This issue was first published at serverfault.com/questions/976709/how-does-gitlab-ensure-that-a-generated-backup-archive-embodies-a-clean-state-of.
When you ask a running GitLab instance to generate a full backup archive with the
gitlab-rake gitlab:backup:create command :
- Does GitLab perform anything to freeze the application state ?
- Is there any risk to get a technically working backup generated that embodies an inconsistent state?
- What happens when new commits are pushed while the backup is being generated?
- Generally speaking, if any modification is initiated during the backup what can happen?
- Is there any cache that queues changes to apply to the database or to write to files/repositories?
At the moment I have no idea what happens when you archive a repository being modified or when a backup is done on a database running transactions?
I read through the backup code of GitLab today gitlab.com/gitlab-org/gitlab-ce/tree/master/lib/backup but could not find any hint to my questions. I do not code with Ruby so that doesn’t help me…
GitLab just run the
tar command on the files to backup.
In the GitLab documentation docs.gitlab.com/ee/raketasks/backup_restore.html#backup-strategy-option it is stated that:
When data changes while tar is reading it, the error file changed as we read it may occur, and will cause the backup process to fail. To combat this, 8.17 introduces a new backup strategy called copy. The strategy copies data files to a temporary location before calling tar and gzip, avoiding the error.
STRATEGY=copy argument makes
gitlab-rake gitlab:backup:create run a
rsync -a command to copy all files before creating the archive with
In my understanding of the documentation it is stated that by using the
copy strategy GitLab will never produce a technically corrupted archive and will never fail creating it.
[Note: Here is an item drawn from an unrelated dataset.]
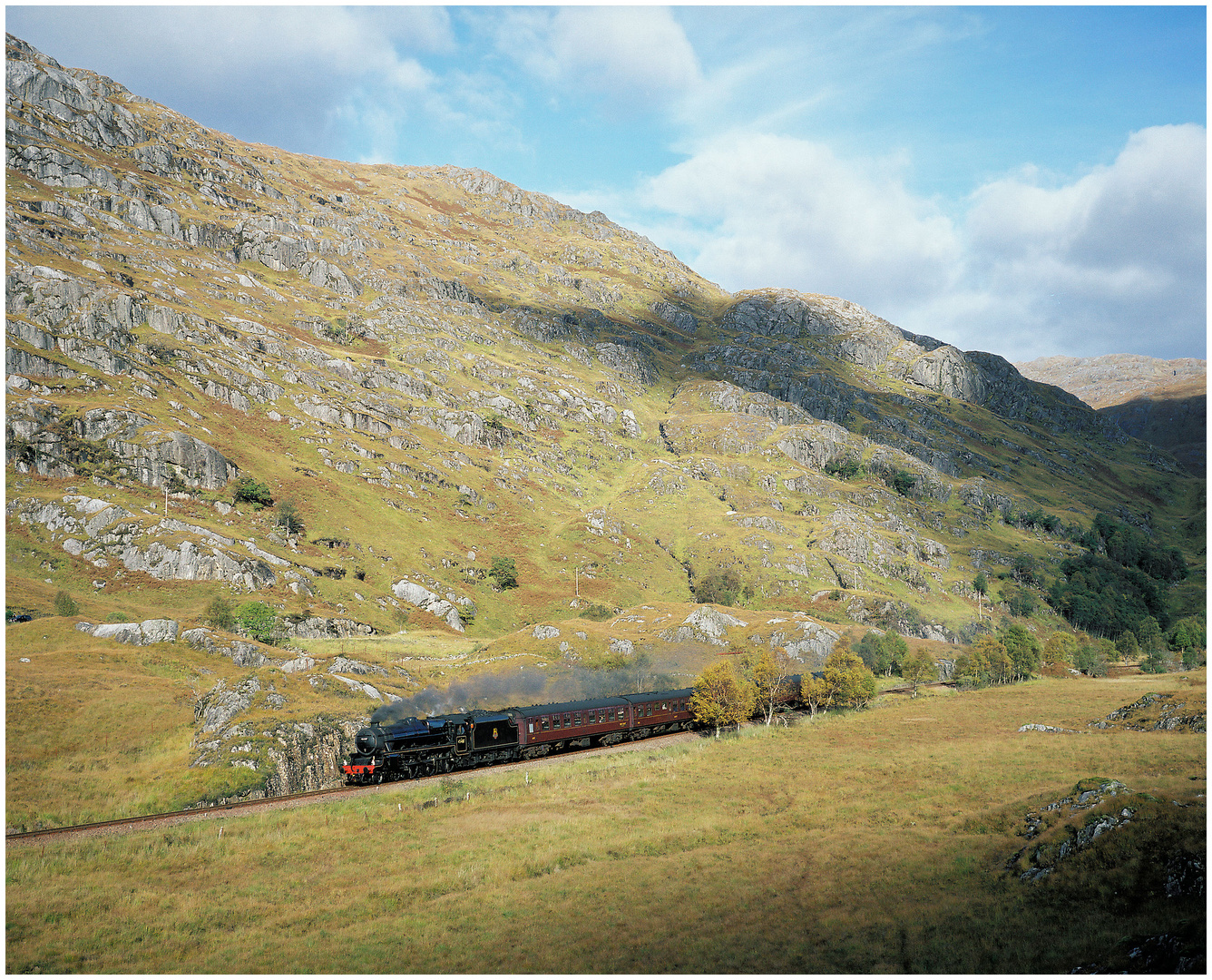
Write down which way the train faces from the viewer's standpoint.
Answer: facing the viewer and to the left of the viewer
I assume this strategy ensures that the archive generated is restorable but what about the consistency state of the data?
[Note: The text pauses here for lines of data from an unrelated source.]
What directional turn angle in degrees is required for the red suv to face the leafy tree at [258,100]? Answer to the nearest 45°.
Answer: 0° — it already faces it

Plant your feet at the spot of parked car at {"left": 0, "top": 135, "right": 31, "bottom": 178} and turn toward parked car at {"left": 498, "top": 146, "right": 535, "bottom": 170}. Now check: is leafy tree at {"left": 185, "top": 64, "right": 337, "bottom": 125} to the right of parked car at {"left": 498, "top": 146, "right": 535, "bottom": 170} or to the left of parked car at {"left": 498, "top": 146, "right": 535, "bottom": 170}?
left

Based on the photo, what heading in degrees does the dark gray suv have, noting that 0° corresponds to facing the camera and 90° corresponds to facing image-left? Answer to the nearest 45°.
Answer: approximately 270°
Can we make sure the backup archive embodies a consistent/clean snapshot state of the GitLab instance?
I can not find any information in the documentation in this regard.
I do want to backup GitLab with no interruption.
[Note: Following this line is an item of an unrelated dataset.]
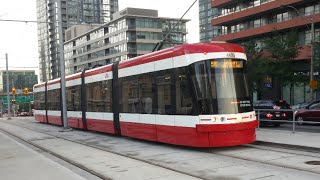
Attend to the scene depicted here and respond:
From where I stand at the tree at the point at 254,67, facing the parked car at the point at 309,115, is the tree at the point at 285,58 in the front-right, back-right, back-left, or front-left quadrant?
front-left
I know I could stop GitLab for a few seconds and snapshot the LVM volume or filesystem instead of using the integrated backup mechanism but I do not want to interrupt GitLab.
You can run a backup of GitLab, interrupting all services but the
postgresql one, so no modification can occur while backing up with the integrated mechanism of GitLab, but still you have to black out the service to your users for some time.
Bonus: My questions applies also on snapshotting the LVM volume or filesystem!